## Brief
Show every line of the records below that contains the word "rounded".

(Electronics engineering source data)
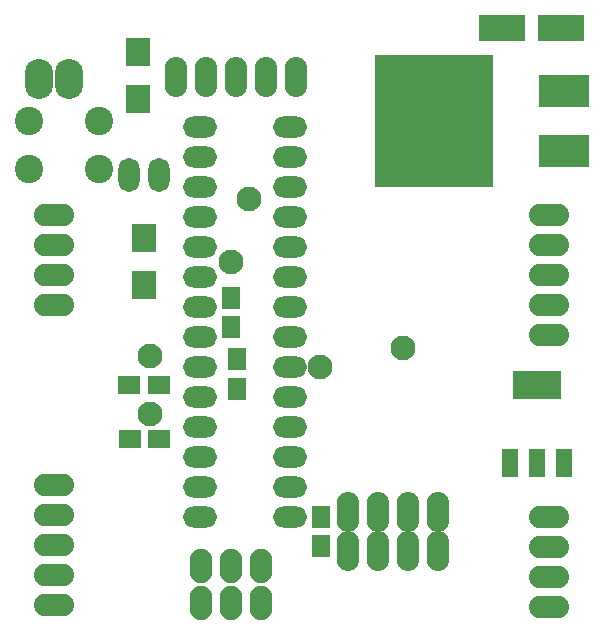
<source format=gbr>
G04 #@! TF.FileFunction,Soldermask,Bot*
%FSLAX46Y46*%
G04 Gerber Fmt 4.6, Leading zero omitted, Abs format (unit mm)*
G04 Created by KiCad (PCBNEW no-bzr-product) date 06/20/16 14:38:56*
%MOMM*%
%LPD*%
G01*
G04 APERTURE LIST*
%ADD10C,0.100000*%
%ADD11O,2.900000X1.800000*%
%ADD12C,2.100000*%
%ADD13O,1.900000X3.400000*%
%ADD14R,2.100000X2.400000*%
%ADD15R,3.900120X2.200860*%
%ADD16R,4.200000X2.700000*%
%ADD17R,9.950000X11.300000*%
%ADD18O,3.400000X1.900000*%
%ADD19C,2.400000*%
%ADD20O,1.900000X2.900000*%
%ADD21R,1.650000X1.900000*%
%ADD22R,4.057600X2.432000*%
%ADD23R,1.416000X2.432000*%
%ADD24O,1.800000X2.900000*%
%ADD25O,2.400000X3.400000*%
%ADD26R,1.900000X1.650000*%
G04 APERTURE END LIST*
D10*
D11*
X87022449Y-48392239D03*
X87022449Y-50932239D03*
X87022449Y-53472239D03*
X87022449Y-56012239D03*
X87022449Y-58552239D03*
X87022449Y-61092239D03*
X87022449Y-63632239D03*
X87022449Y-66172239D03*
X87022449Y-68712239D03*
X87022449Y-71252239D03*
X87022449Y-73792239D03*
X87022449Y-76332239D03*
X87022449Y-78872239D03*
X87022449Y-81412239D03*
X94642449Y-81412239D03*
X94642449Y-78872239D03*
X94642449Y-76332239D03*
X94642449Y-73792239D03*
X94642449Y-71252239D03*
X94642449Y-68712239D03*
X94642449Y-66172239D03*
X94642449Y-63632239D03*
X94642449Y-61092239D03*
X94642449Y-58552239D03*
X94642449Y-56012239D03*
X94642449Y-53472239D03*
X94642449Y-50932239D03*
X94642449Y-48392239D03*
D12*
X82804000Y-67790060D03*
X82804000Y-72671940D03*
D13*
X99568000Y-84347000D03*
X102108000Y-84347000D03*
X99568000Y-81007000D03*
X102108000Y-81007000D03*
X104648000Y-84347000D03*
X104648000Y-81007000D03*
X107188000Y-84347000D03*
X107188000Y-81007000D03*
D14*
X81788000Y-46069000D03*
X81788000Y-42069000D03*
D15*
X117561360Y-40005000D03*
X112562640Y-40005000D03*
D16*
X117856000Y-45339000D03*
X117856000Y-50419000D03*
D17*
X106806000Y-47879000D03*
D18*
X74676000Y-55880000D03*
X74676000Y-58420000D03*
X74676000Y-60960000D03*
X74676000Y-63500000D03*
D19*
X72486000Y-47943000D03*
X78486000Y-47943000D03*
X72486000Y-51943000D03*
X78486000Y-51943000D03*
D20*
X92202000Y-85552000D03*
X92202000Y-88692000D03*
X89662000Y-85552000D03*
X89662000Y-88692000D03*
X87122000Y-85552000D03*
X87122000Y-88692000D03*
D21*
X97282000Y-83927000D03*
X97282000Y-81427000D03*
D18*
X116586000Y-89027000D03*
X116586000Y-86487000D03*
X116586000Y-83947000D03*
X116586000Y-81407000D03*
D21*
X90170000Y-70592000D03*
X90170000Y-68092000D03*
D13*
X95123000Y-44196000D03*
X92583000Y-44196000D03*
X90043000Y-44196000D03*
X87503000Y-44196000D03*
X84963000Y-44196000D03*
D18*
X74676000Y-78740000D03*
X74676000Y-81280000D03*
X74676000Y-83820000D03*
X74676000Y-86360000D03*
X74676000Y-88900000D03*
X116586000Y-66040000D03*
X116586000Y-63500000D03*
X116586000Y-60960000D03*
X116586000Y-58420000D03*
X116586000Y-55880000D03*
D22*
X115570000Y-70231000D03*
D23*
X115570000Y-76835000D03*
X113284000Y-76835000D03*
X117856000Y-76835000D03*
D24*
X81026000Y-52451000D03*
X83566000Y-52451000D03*
D25*
X73406000Y-44323000D03*
X75946000Y-44323000D03*
D21*
X89662000Y-62885000D03*
X89662000Y-65385000D03*
D14*
X82296000Y-61817000D03*
X82296000Y-57817000D03*
D26*
X83526000Y-70231000D03*
X81026000Y-70231000D03*
X83546000Y-74803000D03*
X81046000Y-74803000D03*
D12*
X97131226Y-68697080D03*
X104229620Y-67142404D03*
X91186000Y-54483000D03*
X89662000Y-59817000D03*
M02*

</source>
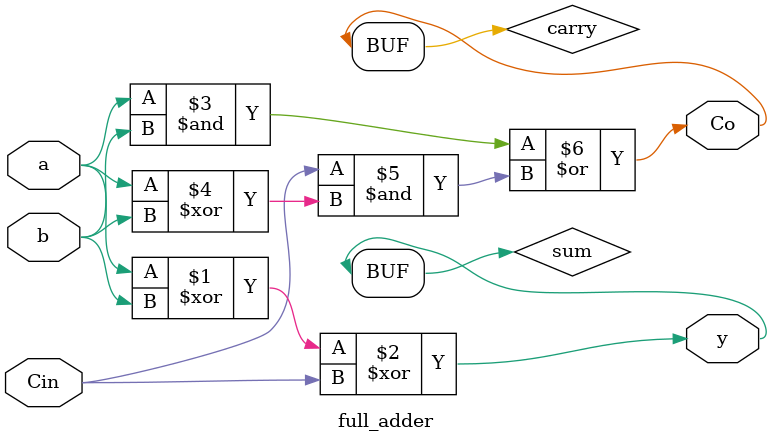
<source format=v>
module adder_16bit (
    input wire [15:0] a,
    input wire [15:0] b,
    input wire Cin,
    output wire [15:0] y,
    output wire Co
);
    wire [15:0] carry;

    // Instantiate 8-bit adders for each 8-bit portion of the 16-bit adder
    adder_8bit adder_8bit_0 (
        .a(a[7:0]),
        .b(b[7:0]),
        .Cin(Cin),
        .y(y[7:0]),
        .Co(carry[0])
    );
    adder_8bit adder_8bit_1 (
        .a(a[15:8]),
        .b(b[15:8]),
        .Cin(carry[0]),
        .y(y[15:8]),
        .Co(carry[1])
    );

    // Assign the final carry-out
    assign Co = carry[1];
endmodule

// 8-bit adder module
module adder_8bit (
    input wire [7:0] a,
    input wire [7:0] b,
    input wire Cin,
    output wire [7:0] y,
    output wire Co
);
    genvar i;
    wire [7:0] carry;

    // Generate a full adder for each bit
    generate
        for (i = 0; i < 8; i = i + 1) begin : full_adder_gen
            full_adder fa (
                .a(a[i]),
                .b(b[i]),
                .Cin((i == 0) ? Cin : carry[i-1]),
                .y(y[i]),
                .Co(carry[i])
            );
        end
    endgenerate

    // Assign the final carry-out
    assign Co = carry[7];
endmodule

// Full adder module
module full_adder (
    input wire a,
    input wire b,
    input wire Cin,
    output wire y,
    output wire Co
);
    wire sum, carry;

    // Sum and carry logic for a full adder
    assign sum = a ^ b ^ Cin;
    assign carry = (a & b) | (Cin & (a ^ b));
    assign y = sum;
    assign Co = carry;
endmodule
</source>
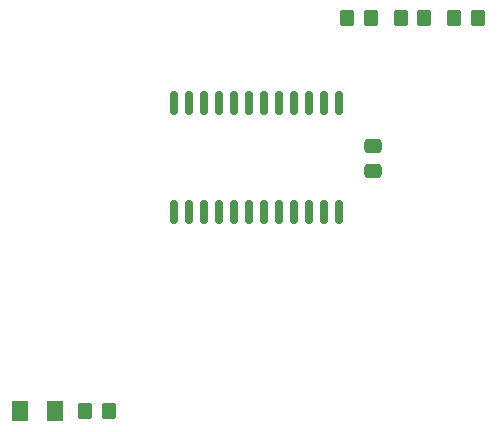
<source format=gbr>
%TF.GenerationSoftware,KiCad,Pcbnew,6.0.11+dfsg-1~bpo11+1*%
%TF.CreationDate,2023-04-06T13:49:23+02:00*%
%TF.ProjectId,dvert_11,64766572-745f-4313-912e-6b696361645f,1.1*%
%TF.SameCoordinates,Original*%
%TF.FileFunction,Paste,Top*%
%TF.FilePolarity,Positive*%
%FSLAX46Y46*%
G04 Gerber Fmt 4.6, Leading zero omitted, Abs format (unit mm)*
G04 Created by KiCad (PCBNEW 6.0.11+dfsg-1~bpo11+1) date 2023-04-06 13:49:23*
%MOMM*%
%LPD*%
G01*
G04 APERTURE LIST*
G04 Aperture macros list*
%AMRoundRect*
0 Rectangle with rounded corners*
0 $1 Rounding radius*
0 $2 $3 $4 $5 $6 $7 $8 $9 X,Y pos of 4 corners*
0 Add a 4 corners polygon primitive as box body*
4,1,4,$2,$3,$4,$5,$6,$7,$8,$9,$2,$3,0*
0 Add four circle primitives for the rounded corners*
1,1,$1+$1,$2,$3*
1,1,$1+$1,$4,$5*
1,1,$1+$1,$6,$7*
1,1,$1+$1,$8,$9*
0 Add four rect primitives between the rounded corners*
20,1,$1+$1,$2,$3,$4,$5,0*
20,1,$1+$1,$4,$5,$6,$7,0*
20,1,$1+$1,$6,$7,$8,$9,0*
20,1,$1+$1,$8,$9,$2,$3,0*%
G04 Aperture macros list end*
%ADD10RoundRect,0.250000X0.350000X0.450000X-0.350000X0.450000X-0.350000X-0.450000X0.350000X-0.450000X0*%
%ADD11RoundRect,0.150000X-0.150000X0.875000X-0.150000X-0.875000X0.150000X-0.875000X0.150000X0.875000X0*%
%ADD12RoundRect,0.250001X-0.462499X-0.624999X0.462499X-0.624999X0.462499X0.624999X-0.462499X0.624999X0*%
%ADD13RoundRect,0.250000X0.475000X-0.337500X0.475000X0.337500X-0.475000X0.337500X-0.475000X-0.337500X0*%
G04 APERTURE END LIST*
D10*
%TO.C,R2*%
X161200000Y-88950000D03*
X159200000Y-88950000D03*
%TD*%
D11*
%TO.C,U1*%
X153985000Y-96080000D03*
X152715000Y-96080000D03*
X151445000Y-96080000D03*
X150175000Y-96080000D03*
X148905000Y-96080000D03*
X147635000Y-96080000D03*
X146365000Y-96080000D03*
X145095000Y-96080000D03*
X143825000Y-96080000D03*
X142555000Y-96080000D03*
X141285000Y-96080000D03*
X140015000Y-96080000D03*
X140015000Y-105380000D03*
X141285000Y-105380000D03*
X142555000Y-105380000D03*
X143825000Y-105380000D03*
X145095000Y-105380000D03*
X146365000Y-105380000D03*
X147635000Y-105380000D03*
X148905000Y-105380000D03*
X150175000Y-105380000D03*
X151445000Y-105380000D03*
X152715000Y-105380000D03*
X153985000Y-105380000D03*
%TD*%
D10*
%TO.C,R3*%
X156650000Y-88950000D03*
X154650000Y-88950000D03*
%TD*%
%TO.C,R4*%
X134477500Y-122230000D03*
X132477500Y-122230000D03*
%TD*%
%TO.C,R1*%
X165750000Y-88950000D03*
X163750000Y-88950000D03*
%TD*%
D12*
%TO.C,D1*%
X126990000Y-122230000D03*
X129965000Y-122230000D03*
%TD*%
D13*
%TO.C,C1*%
X156880000Y-101855000D03*
X156880000Y-99780000D03*
%TD*%
M02*

</source>
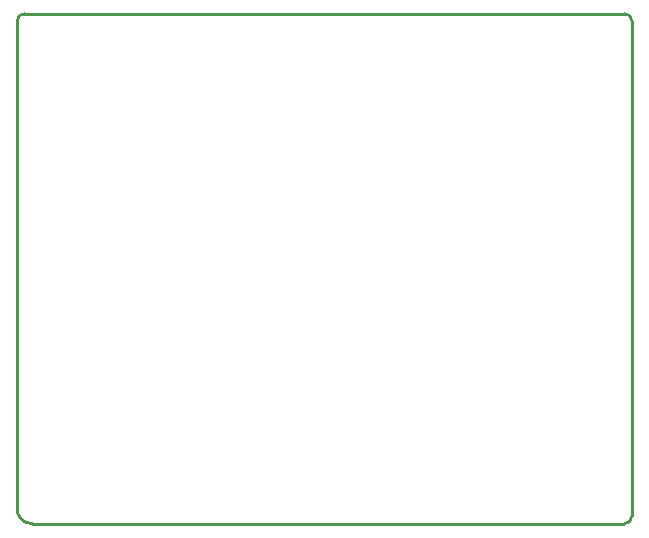
<source format=gko>
G04 Layer_Color=16711935*
%FSLAX25Y25*%
%MOIN*%
G70*
G01*
G75*
%ADD26C,0.01000*%
D26*
X337500Y490000D02*
G03*
X335000Y492500I-2500J0D01*
G01*
Y322500D02*
G03*
X337500Y325000I0J2500D01*
G01*
X132500Y327500D02*
G03*
X137500Y322500I5000J0D01*
G01*
X135000Y492500D02*
G03*
X132500Y490000I0J-2500D01*
G01*
X135000Y492500D02*
X335000D01*
X337500Y325000D02*
Y490000D01*
X137500Y322500D02*
X335000D01*
X132500Y327500D02*
Y490000D01*
M02*

</source>
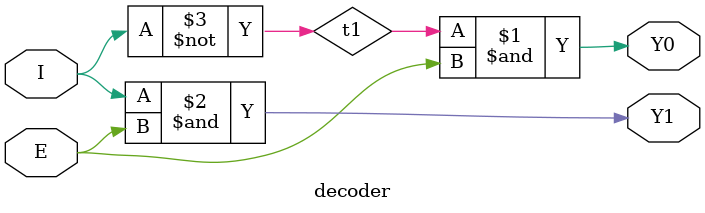
<source format=v>
`timescale 1ns / 1ps


module decoder(
    input E,I,
    output Y0,Y1
    );
    wire t1;
    not ins(t1, I);
    and in1(Y0, t1, E);
    and in2(Y1, I, E);
endmodule

</source>
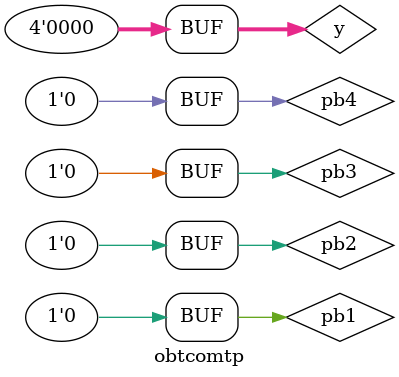
<source format=v>
`timescale 1ns / 1ps


module obtcomtp;

	// Inputs
	reg pb1;
	reg pb2;
	reg pb3;
	reg pb4;
	reg [3:0] y;

	// Outputs
	wire [7:0] less;
	wire [7:0] great;
	wire [7:0] equal;

	// Instantiate the Unit Under Test (UUT)
	obtcom_top uut (
		.pb1(pb1), 
		.pb2(pb2), 
		.pb3(pb3), 
		.pb4(pb4), 
		.y(y), 
		.less(less), 
		.great(great), 
		.equal(equal)
	);

	initial begin
		// Initialize Inputs
		pb1 = 0;
		pb2 = 0;
		pb3 = 0;
		pb4 = 0;
		y = 0;

		// Wait 100 ns for global reset to finish
		#100;
        
		// Add stimulus here

	end
      
endmodule


</source>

## Completed exercise
0 Rectangle with rounded corners*
0 Add four circle primitives for the rounded corners*
0 Add four rect primitives between the rounded corners*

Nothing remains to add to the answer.